(Dataset section Opens)
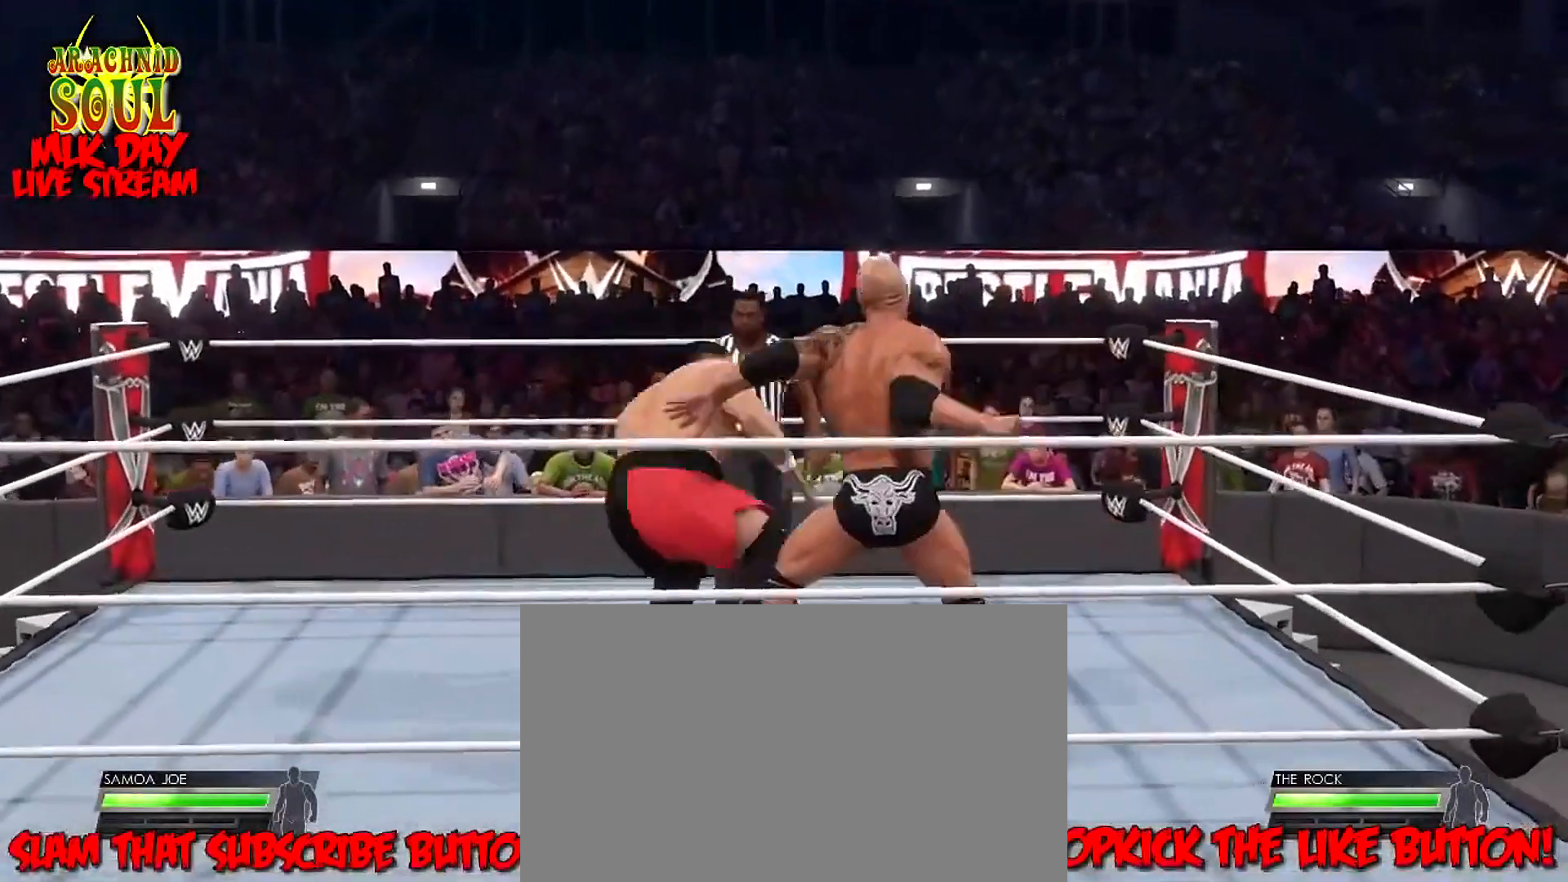
{"buttons": ["L2"], "left_stick": "up-left", "right_stick": "center", "events": [[100, "SQUARE", "up"], [350, "L3", "up"]]}
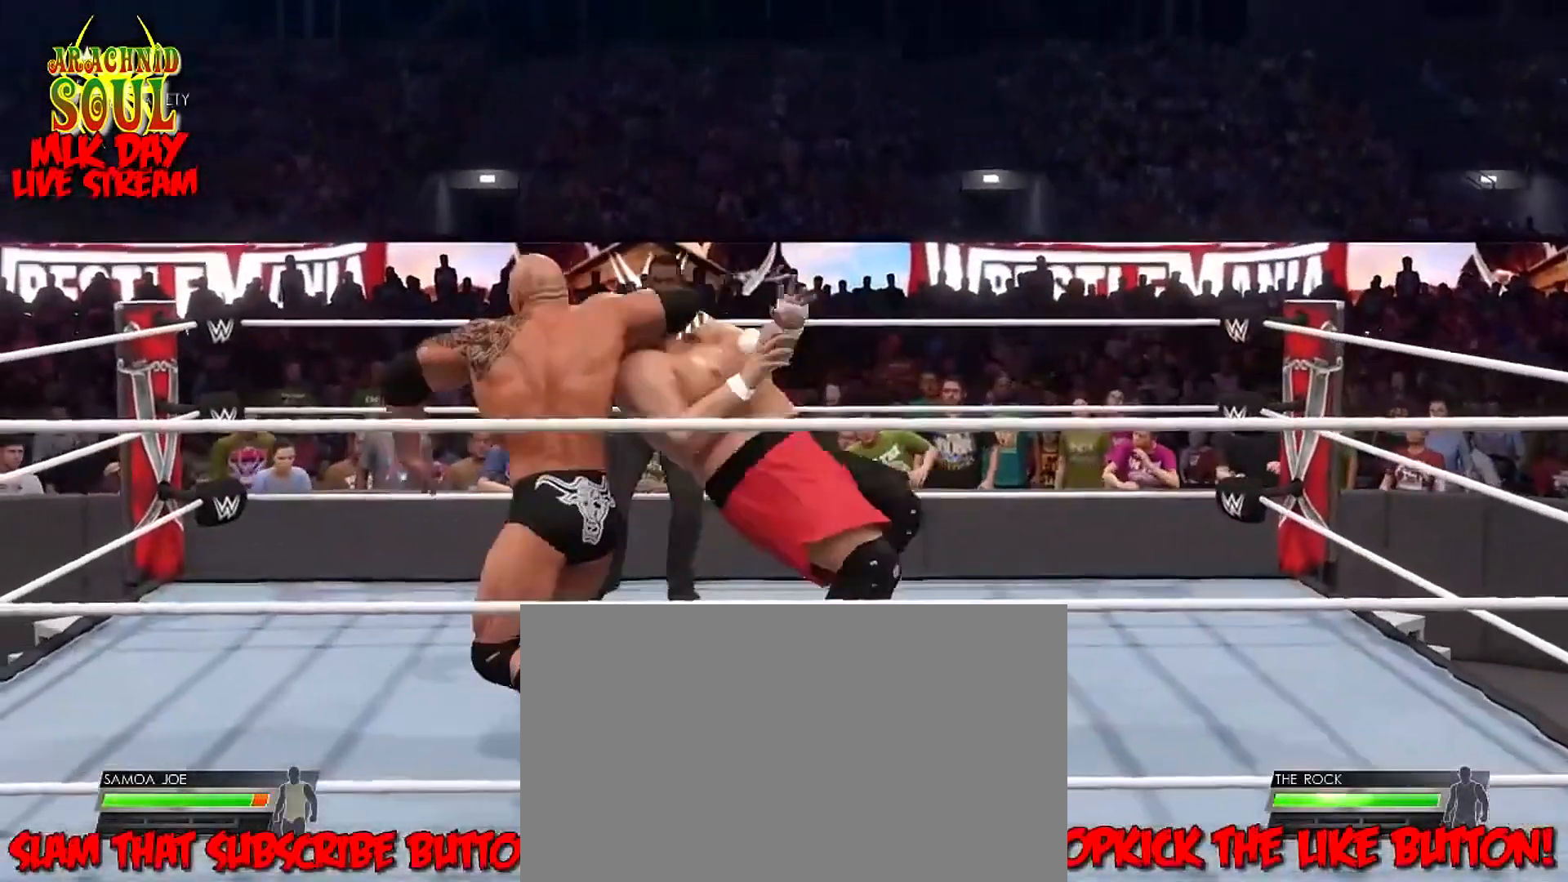
{"buttons": [], "left_stick": "center", "right_stick": "center", "events": [[51, "L2", "up"], [117, "left_stick", "left"], [217, "left_stick", "center"]]}
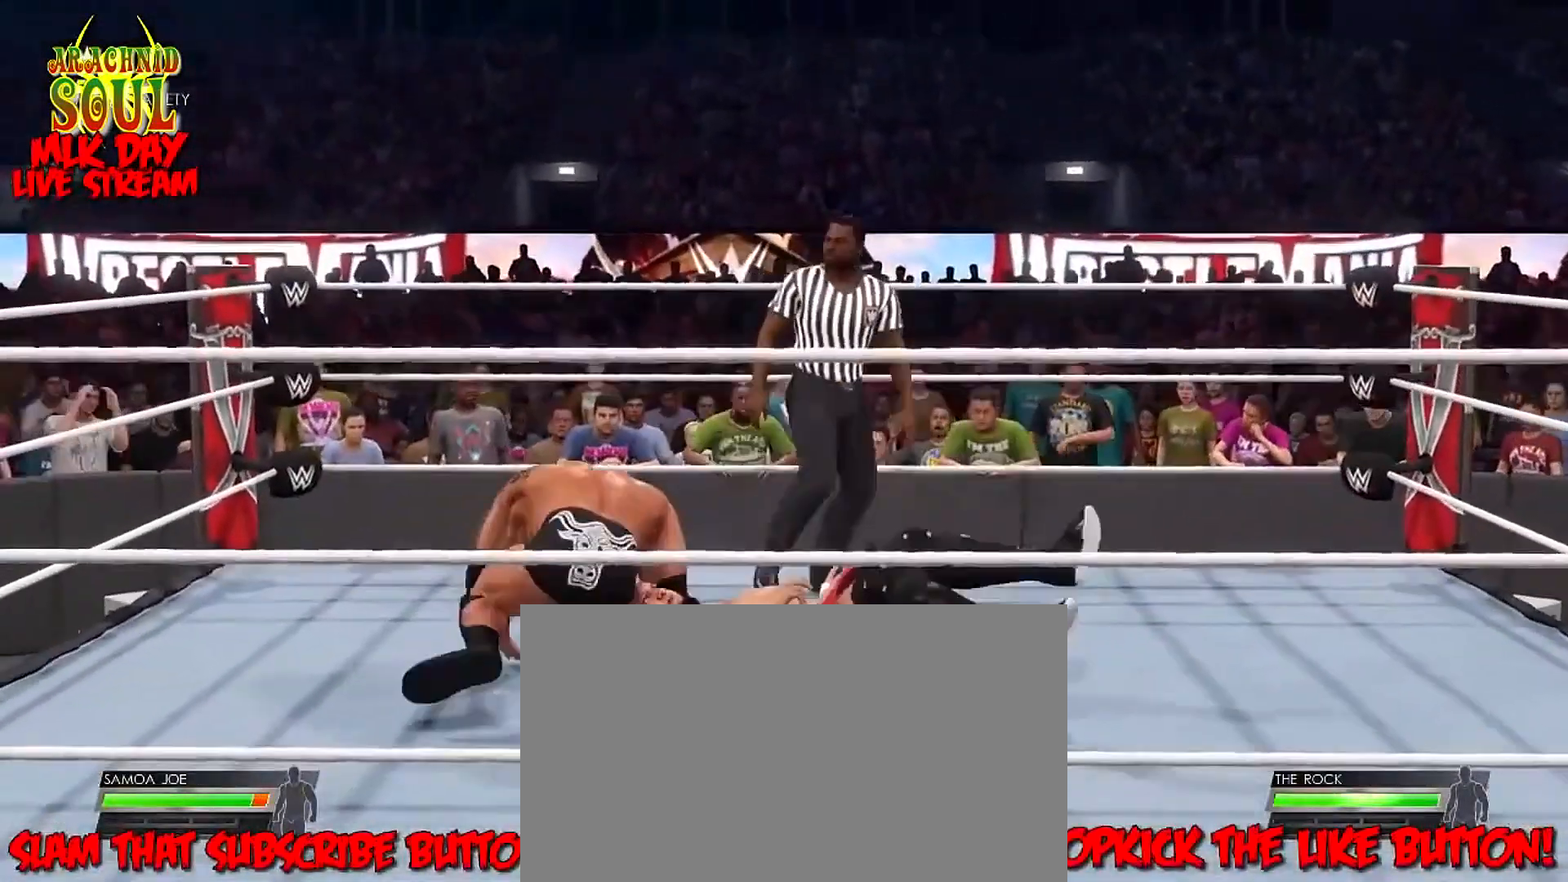
{"buttons": [], "left_stick": "up-left", "right_stick": "center", "events": [[417, "left_stick", "up-left"]]}
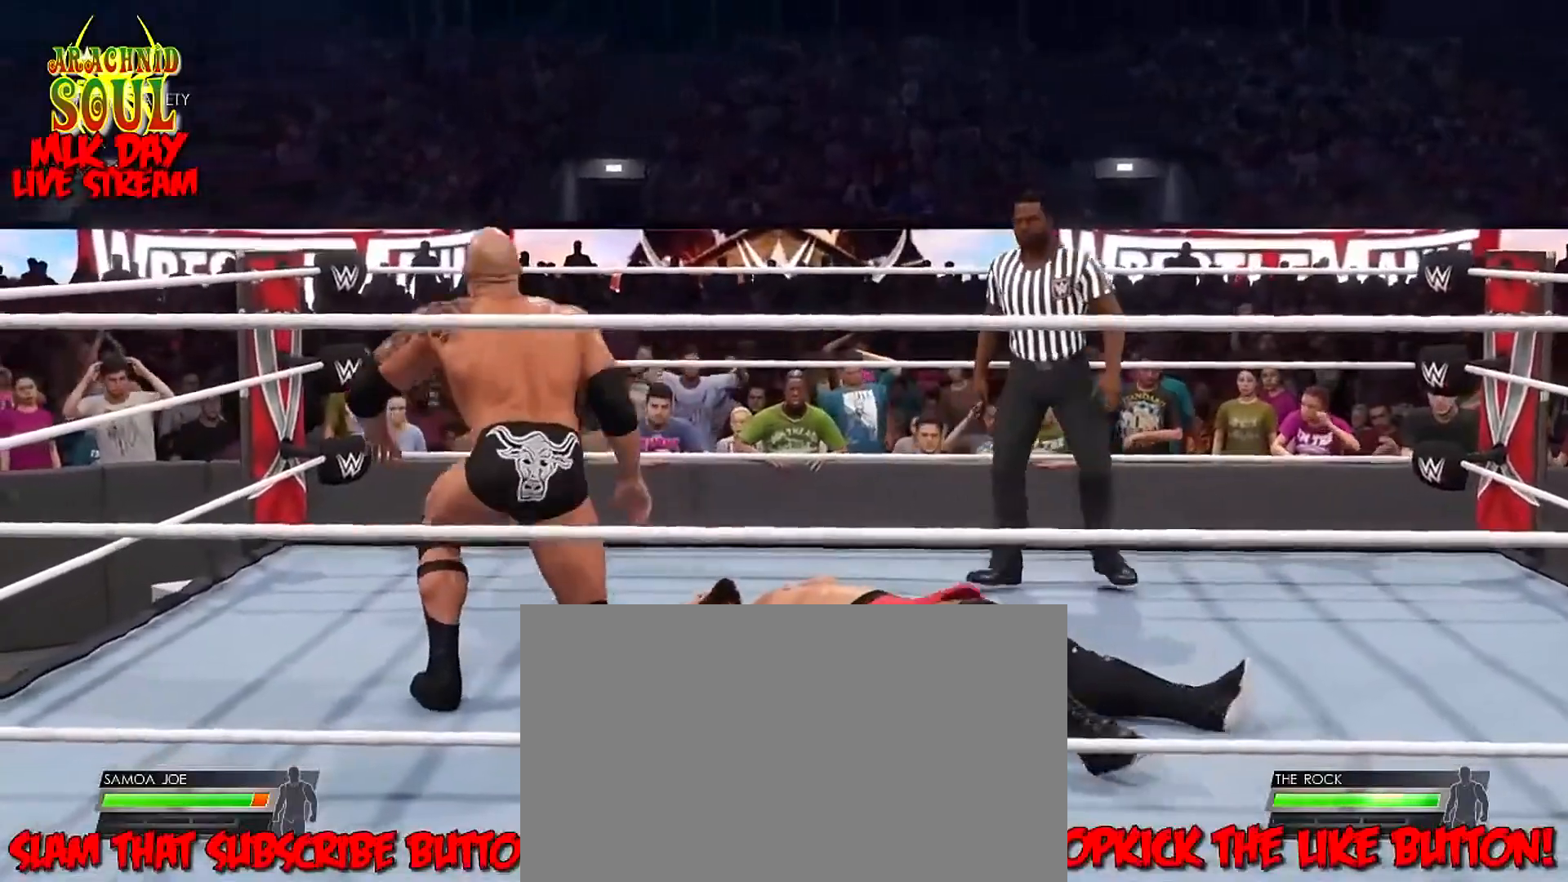
{"buttons": [], "left_stick": "up-left", "right_stick": "center", "events": []}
(Dataset section Closes)
Assignment: With the pictures removed, write the listing out word for word.

Task answer:
{"buttons": ["L2"], "left_stick": "up-left", "right_stick": "center", "events": [[100, "SQUARE", "up"], [350, "L3", "up"]]}
{"buttons": [], "left_stick": "center", "right_stick": "center", "events": [[51, "L2", "up"], [117, "left_stick", "left"], [217, "left_stick", "center"]]}
{"buttons": [], "left_stick": "up-left", "right_stick": "center", "events": [[417, "left_stick", "up-left"]]}
{"buttons": [], "left_stick": "up-left", "right_stick": "center", "events": []}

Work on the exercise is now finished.